If the member ceases to be a South African tax resident for an uninterrupted period of at least three years, the member may take their whole benefit (including their retirement pot) as a cash withdrawal benefit (the three-year period). The three years start from when the member leaves South Africa. The member must use the RAV01 form to inform SARS on efiling that they have ceased to be a tax resident, otherwise the tax directive application will be declined when the member claims payment of the benefit. The administrator may require additional documentation.
Preservation fund members who have already taken their once-off withdrawal and members of retirement annuity funds
(a) If a member emigrates and the application for such emigration to be recognised for purposes of exchange control by the South African Reserve Bank (SARB) was received on or before 28 February 2021 and approved by the SARB on or before 28 February 2022, the member may take the whole fund benefit as a pre-retirement lump sum withdrawal benefit.
(b) If the application referred to in (a) above was received after 28 February 2021 or approved after 28 February 2022, the member may access the vested and savings pots but not the retirement pot before the expiry of the three year-period. After the expiry of the three year-period, the member can take the whole benefit as a pre-retirement withdrawal, or they can take the remainder if they have already taken the vested or savings pots.
The lump sum withdrawal benefit paid will be taxed in terms of the lump sum withdrawal tax table.

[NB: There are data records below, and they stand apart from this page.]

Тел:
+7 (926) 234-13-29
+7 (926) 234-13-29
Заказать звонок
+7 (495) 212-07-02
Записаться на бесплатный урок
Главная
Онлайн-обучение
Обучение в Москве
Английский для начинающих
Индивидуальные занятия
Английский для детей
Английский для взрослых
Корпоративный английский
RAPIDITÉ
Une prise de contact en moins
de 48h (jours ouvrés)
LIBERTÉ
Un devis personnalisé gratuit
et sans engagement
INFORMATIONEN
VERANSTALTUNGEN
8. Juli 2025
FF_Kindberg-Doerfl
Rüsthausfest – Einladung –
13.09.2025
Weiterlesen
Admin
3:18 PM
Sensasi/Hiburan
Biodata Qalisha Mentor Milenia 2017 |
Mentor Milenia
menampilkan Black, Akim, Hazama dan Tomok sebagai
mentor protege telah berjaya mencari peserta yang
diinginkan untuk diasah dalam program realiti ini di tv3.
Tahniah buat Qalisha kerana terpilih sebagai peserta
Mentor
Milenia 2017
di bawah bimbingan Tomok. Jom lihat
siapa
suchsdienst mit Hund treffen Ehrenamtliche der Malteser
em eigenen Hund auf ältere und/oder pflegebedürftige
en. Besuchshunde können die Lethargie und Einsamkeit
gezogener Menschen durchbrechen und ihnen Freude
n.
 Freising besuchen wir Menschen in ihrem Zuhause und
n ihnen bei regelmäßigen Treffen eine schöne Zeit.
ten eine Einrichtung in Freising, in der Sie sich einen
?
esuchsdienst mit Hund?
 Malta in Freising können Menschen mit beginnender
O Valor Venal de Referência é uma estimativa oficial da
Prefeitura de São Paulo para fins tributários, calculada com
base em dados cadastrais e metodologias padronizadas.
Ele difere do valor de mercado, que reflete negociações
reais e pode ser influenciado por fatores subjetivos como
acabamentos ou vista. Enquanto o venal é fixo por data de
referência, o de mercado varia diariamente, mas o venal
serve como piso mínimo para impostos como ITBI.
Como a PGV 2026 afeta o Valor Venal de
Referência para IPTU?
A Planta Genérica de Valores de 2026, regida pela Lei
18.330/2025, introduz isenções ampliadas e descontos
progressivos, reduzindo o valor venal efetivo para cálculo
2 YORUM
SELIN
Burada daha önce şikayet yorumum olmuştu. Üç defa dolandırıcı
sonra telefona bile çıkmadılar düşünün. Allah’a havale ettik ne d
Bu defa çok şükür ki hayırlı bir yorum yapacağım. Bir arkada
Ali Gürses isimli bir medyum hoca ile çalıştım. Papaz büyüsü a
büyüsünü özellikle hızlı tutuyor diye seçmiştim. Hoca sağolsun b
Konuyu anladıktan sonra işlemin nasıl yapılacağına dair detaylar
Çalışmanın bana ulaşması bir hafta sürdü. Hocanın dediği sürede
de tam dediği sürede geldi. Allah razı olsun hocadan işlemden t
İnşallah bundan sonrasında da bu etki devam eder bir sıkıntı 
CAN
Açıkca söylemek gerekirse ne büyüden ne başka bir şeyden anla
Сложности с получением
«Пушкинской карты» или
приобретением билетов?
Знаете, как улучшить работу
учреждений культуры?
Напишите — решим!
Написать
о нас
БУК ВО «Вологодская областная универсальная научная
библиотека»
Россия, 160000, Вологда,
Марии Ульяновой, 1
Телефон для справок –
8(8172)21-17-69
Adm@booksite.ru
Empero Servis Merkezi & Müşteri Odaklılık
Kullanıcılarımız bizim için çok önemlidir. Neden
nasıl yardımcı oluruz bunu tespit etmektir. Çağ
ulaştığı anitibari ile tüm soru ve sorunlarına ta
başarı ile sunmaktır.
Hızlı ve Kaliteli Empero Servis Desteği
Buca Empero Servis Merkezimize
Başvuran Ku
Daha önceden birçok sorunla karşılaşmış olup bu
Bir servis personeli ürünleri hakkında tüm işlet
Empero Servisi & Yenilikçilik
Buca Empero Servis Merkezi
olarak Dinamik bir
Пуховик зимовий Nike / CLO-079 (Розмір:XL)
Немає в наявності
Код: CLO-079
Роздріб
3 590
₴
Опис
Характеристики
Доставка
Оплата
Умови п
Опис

Expiry of work visa of a member of a pension fund, provident fund, retirement annuity fund and a member of a preservation fund who has taken their once-off withdrawal
The member is entitled to take their whole benefit as a lump sum when their visa or work permit expires. This lump sum benefit will be taxed in terms of the lump sum withdrawal tax table.
It really is not simple
The concepts above are not straightforward and explaining them to members is a herculean task. However, it is important we communicate clearly with members so that it is easier for them to understand their options and implications. Retirement benefit counselling and advice may play a role in this.
[1 ] When a member exits employment, they can take their savings pot in cash if they have not yet taken a savings withdrawal benefit in the same tax year or if they have taken such a benefit in that tax year and the remaining balance in the savings pot is less than R2 000.